Ozeanografische Modelle sagen voraus, dass sich schwimmender Müll in den zentralen Wirbeln der subtropischen Ozeanbecken in so genannten “ Müllstrudeln “ ansammeln wird. Am bekanntesten ist der nordpazifische Müllstrudel, aber auch im Südpazifik, im Indischen Ozean sowie im Nord- und Südatlantik sind ähnliche Müllansammlungen nachgewiesen worden. Einige Modelle sagen voraus, dass sich in der Barentssee ein Müllstrudel bilden wird. Es wird erwartet, dass dieser Müllstrudel länger braucht, um sich zu bilden, was voraussetzt, dass die Abfälle über einen längeren Zeitraum auf dem Wasser bleiben. Beobachtungen auf See zeigen jedoch, dass sich weniger schwimmfähige Gegenstände wie Plastiktüten und flexible Lebensmittelverpackungen nur selten weit von den Ursprungsgebieten entfernen, vermutlich weil sie von Meeresorganismen besiedelt werden und aus den Oberflächengewässern absinken. Dies könnte die Bildung eines Müllstrudels in der Barentssee einschränken.

Die im Rahmen der Arctic Century Expedition durchgeführten Forschungsarbeiten konzentrieren sich auf die Erhebung von Daten über die Häufigkeit und Verteilung von schwimmendem Müll sowie auf die Untersuchung von an den Küsten der Region gestrandeten Abfällen. Bei den Erhebungen auf See steht man stundenlang am Bug des Schiffes und sucht nach Abfällen, was bei gutem Wetter Spaß macht, was aber nicht immer der Fall ist. Der Forscher wird jedoch durch die Chance motiviert, einige der Meeresbewohner der Region zu sehen. Neben den Abfällen erfasst er auch Seevögel, Meeressäuger und andere Meeresorganismen, denen er begegnet.

Erste Beobachtungen ergaben, dass die Dichte der schwimmenden Abfälle außerhalb der Schifffahrtsstraße um das Nordkap gering war, aber im St.-Anna-Trog zwischen Nowaja Semlja und Franz-Josef-Land sowie lokal vor der Nordwestküste von Nowaja Semlja und der Insel Vize wurden hohe Abfalldichten festgestellt. Interessanterweise handelte es sich bei den meisten Abfällen um flexible Verpackungen, was angesichts der großen Entfernung von offensichtlichen Herkunftsgebieten überraschend ist. Es scheint, dass das Absinken von Abfällen aufgrund von Bewuchs in diesen kalten Gewässern weniger häufig vorkommt.
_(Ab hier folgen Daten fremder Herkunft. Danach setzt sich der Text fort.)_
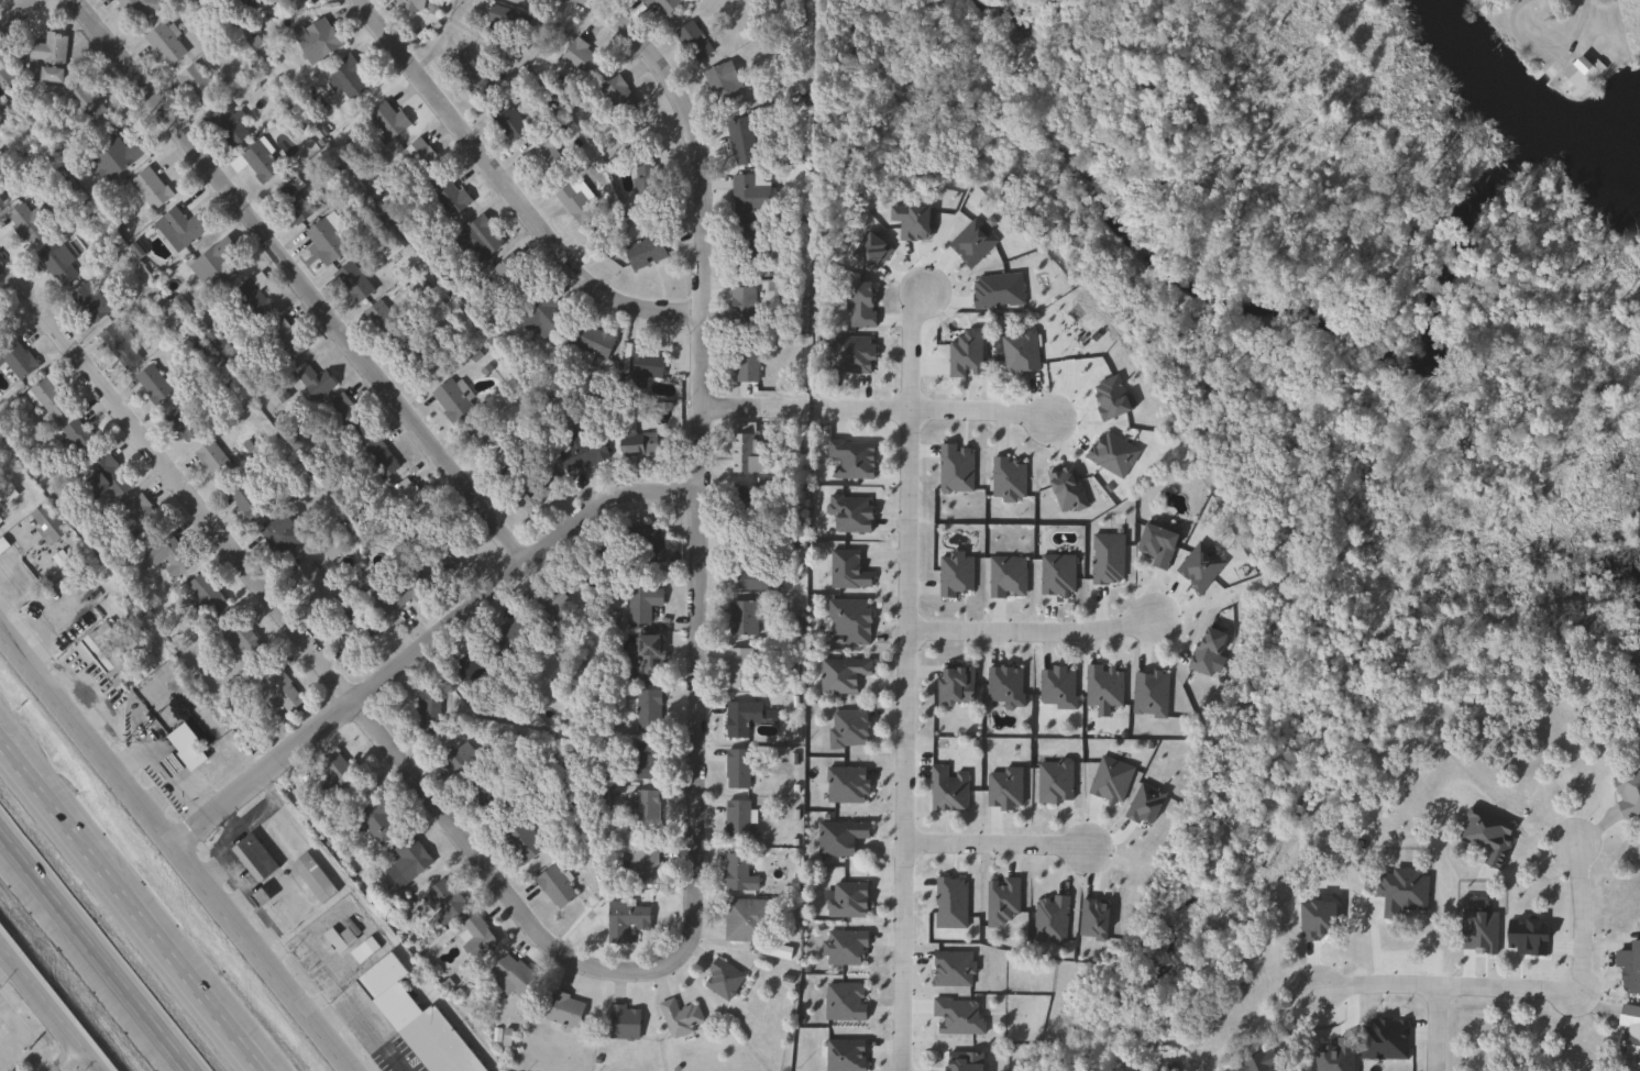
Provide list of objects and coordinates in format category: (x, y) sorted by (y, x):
building: (409, 2)
building: (661, 6)
building: (136, 9)
road: (16, 12)
building: (505, 21)
building: (312, 40)
building: (690, 41)
building: (161, 45)
road: (1544, 51)
building: (47, 57)
building: (578, 57)
building: (466, 73)
building: (1578, 74)
building: (345, 81)
building: (5, 83)
building: (720, 83)
building: (194, 87)
building: (617, 98)
building: (85, 106)
building: (382, 122)
building: (509, 126)
building: (226, 127)
building: (739, 141)
building: (543, 156)
building: (112, 158)
building: (418, 158)
building: (254, 161)
road: (511, 187)
building: (147, 189)
building: (2, 194)
building: (447, 196)
building: (746, 196)
building: (576, 202)
building: (288, 205)
building: (23, 223)
building: (179, 228)
building: (475, 241)
building: (322, 242)
building: (386, 246)
building: (744, 250)
building: (643, 252)
building: (55, 262)
building: (214, 265)
building: (510, 275)
road: (298, 279)
building: (350, 282)
building: (87, 303)
building: (247, 303)
building: (739, 311)
building: (541, 319)
building: (380, 322)
building: (1, 329)
building: (281, 339)
building: (591, 341)
building: (118, 346)
building: (1018, 352)
building: (15, 359)
building: (415, 361)
building: (742, 365)
building: (637, 366)
building: (312, 383)
building: (150, 385)
building: (46, 398)
building: (450, 401)
road: (753, 409)
road: (929, 413)
building: (340, 419)
building: (178, 423)
building: (77, 437)
building: (635, 445)
building: (745, 450)
building: (580, 456)
building: (376, 459)
building: (209, 460)
building: (850, 460)
road: (698, 464)
building: (104, 477)
building: (520, 497)
building: (244, 500)
building: (406, 501)
building: (741, 508)
building: (138, 520)
building: (44, 523)
building: (279, 534)
building: (648, 544)
building: (1154, 544)
building: (331, 545)
building: (443, 554)
building: (168, 556)
building: (751, 571)
building: (308, 583)
building: (203, 588)
building: (399, 593)
building: (639, 605)
building: (546, 607)
building: (740, 617)
building: (848, 620)
building: (350, 622)
road: (1032, 632)
road: (421, 638)
building: (506, 638)
building: (239, 640)
building: (98, 647)
road: (313, 651)
building: (645, 657)
building: (736, 669)
building: (461, 671)
building: (840, 674)
road: (906, 680)
building: (953, 685)
building: (278, 689)
building: (645, 709)
building: (426, 713)
building: (740, 718)
building: (846, 728)
building: (183, 747)
building: (643, 760)
building: (460, 763)
building: (735, 769)
building: (337, 773)
building: (845, 785)
building: (946, 788)
building: (1626, 793)
building: (483, 797)
building: (638, 806)
building: (734, 820)
building: (377, 821)
building: (519, 840)
road: (996, 842)
road: (170, 851)
building: (252, 856)
building: (406, 857)
building: (635, 866)
building: (734, 872)
building: (309, 877)
building: (552, 887)
building: (844, 900)
building: (441, 901)
road: (128, 913)
road: (1581, 915)
building: (744, 919)
building: (622, 920)
road: (372, 922)
building: (475, 936)
building: (339, 941)
road: (1375, 942)
building: (361, 949)
building: (774, 952)
road: (92, 955)
road: (3, 965)
building: (510, 977)
building: (719, 980)
road: (1445, 984)
building: (561, 1010)
road: (46, 1012)
building: (677, 1017)
building: (415, 1020)
road: (364, 1021)
building: (620, 1022)
road: (1436, 1027)
road: (13, 1033)
building: (1628, 1035)
road: (64, 1061)
building: (960, 1061)

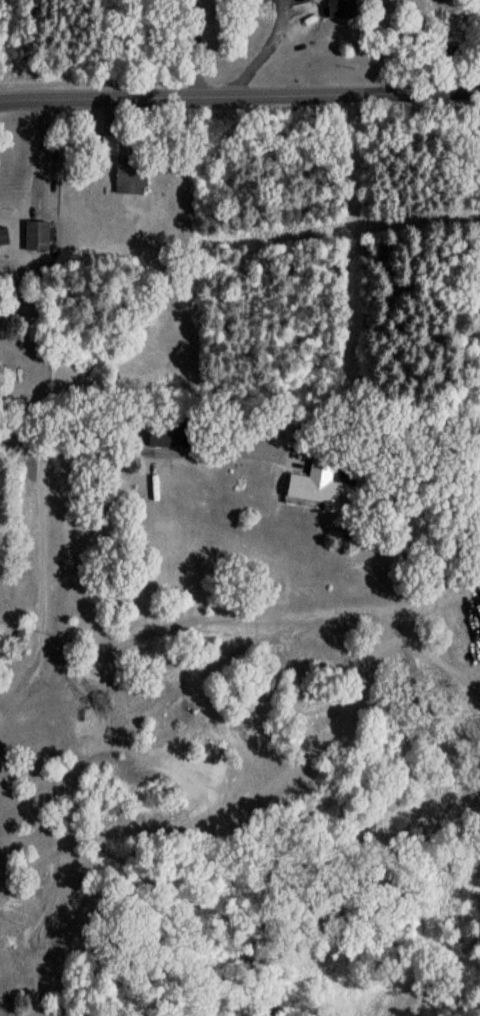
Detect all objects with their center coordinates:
building: (290, 0)
building: (339, 12)
road: (242, 33)
road: (262, 41)
road: (192, 49)
road: (225, 84)
road: (239, 97)
building: (107, 150)
road: (39, 154)
building: (127, 182)
building: (34, 240)
building: (2, 241)
building: (167, 438)
road: (128, 452)
road: (39, 587)
road: (237, 622)
road: (1, 710)

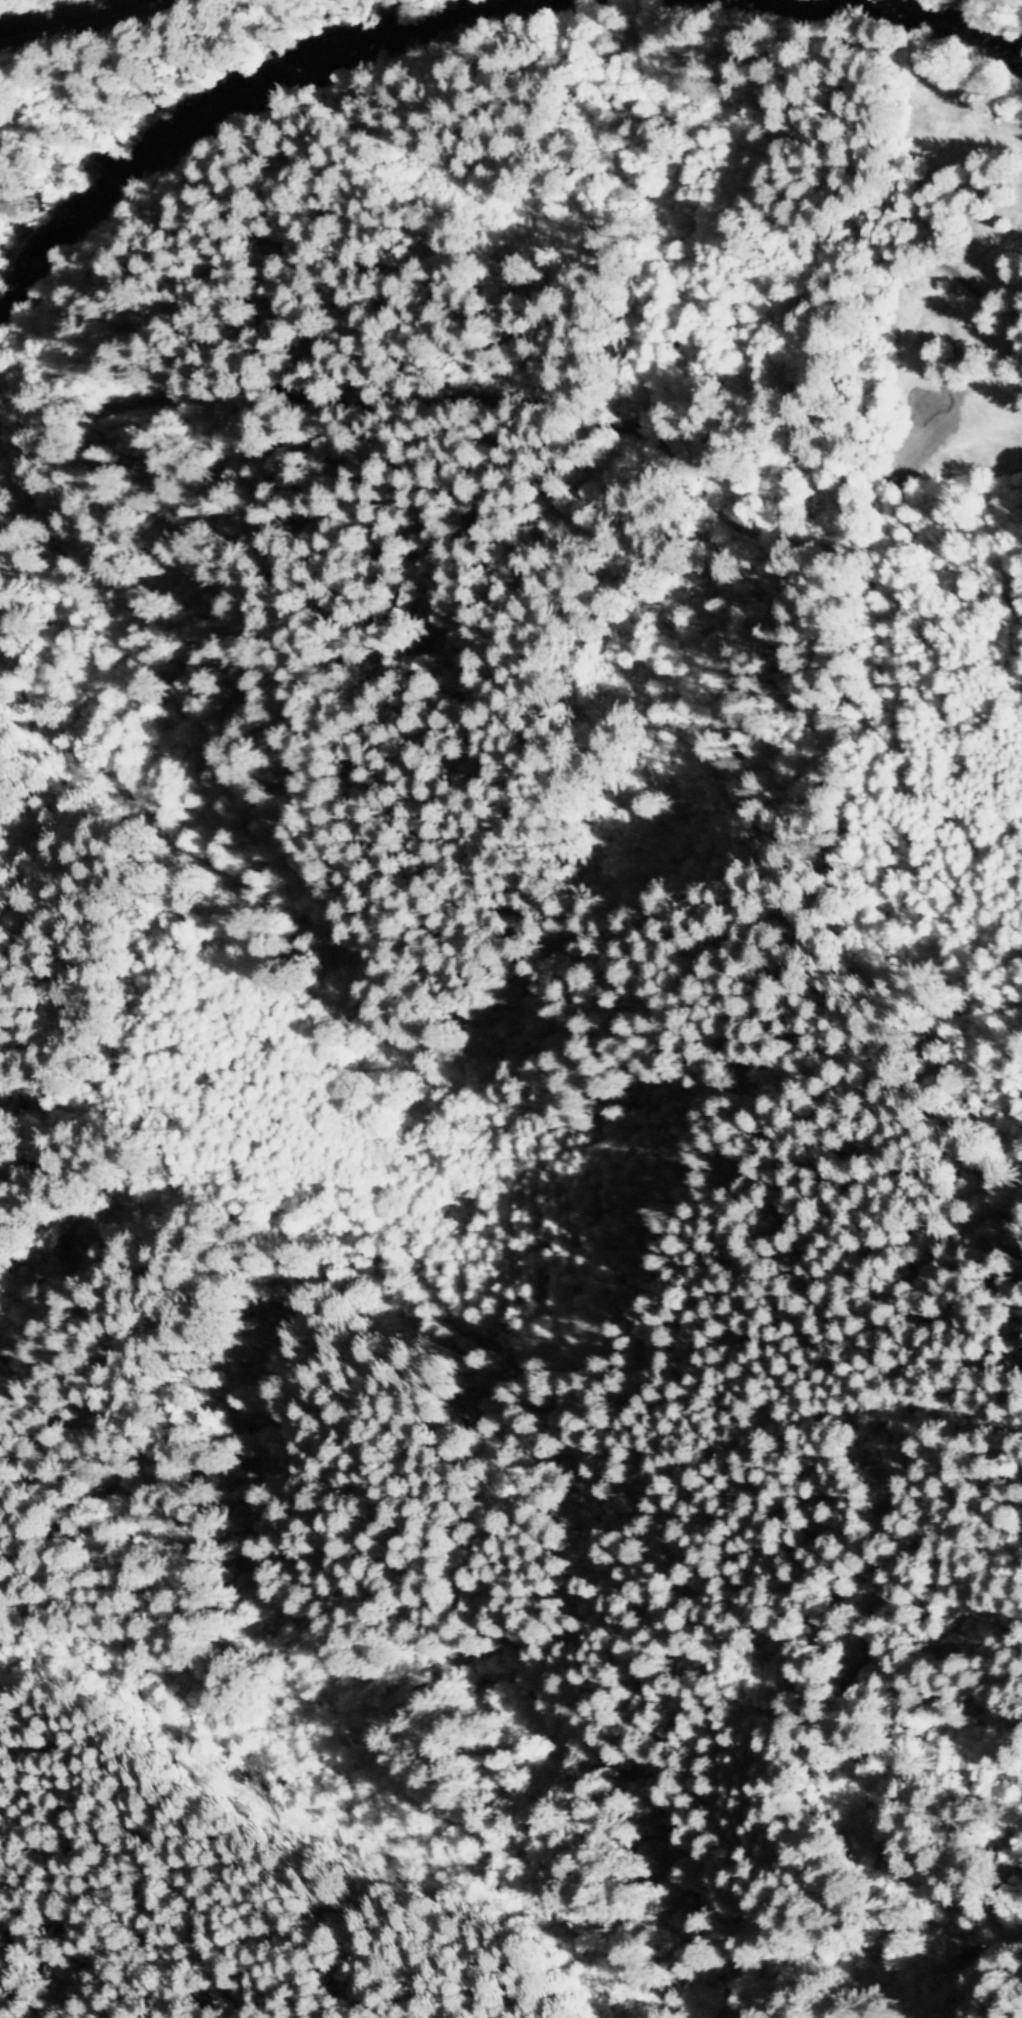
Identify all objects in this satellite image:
road: (54, 14)
river: (949, 25)
parking lot: (50, 29)
river: (334, 61)
road: (813, 323)
road: (509, 428)
road: (74, 1095)
road: (111, 1259)
road: (872, 1844)
road: (300, 1845)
Bei den Erhebungen an der Küste wurden nur wenige Abfälle auf Nowaja Semlja oder Sewernaja Semlja gefunden, aber überraschend große Mengen auf Graham Bell, der östlichsten Insel von Franz-Josef-Land, und vor allem auf der Insel Vize, die direkt in der Strömungsbahn des Atlantiks liegt. Einige der Abfälle stammen aus Russland, andere aus Norwegen, Schweden, Deutschland, Frankreich, dem Vereinigten Königreich, Island, Kanada, den USA, Korea und sogar von den Färöer Inseln. Dies ist ein überzeugender Beweis dafür, dass Abfälle aus dem Nordatlantik über große Entfernungen in die Arktis driften.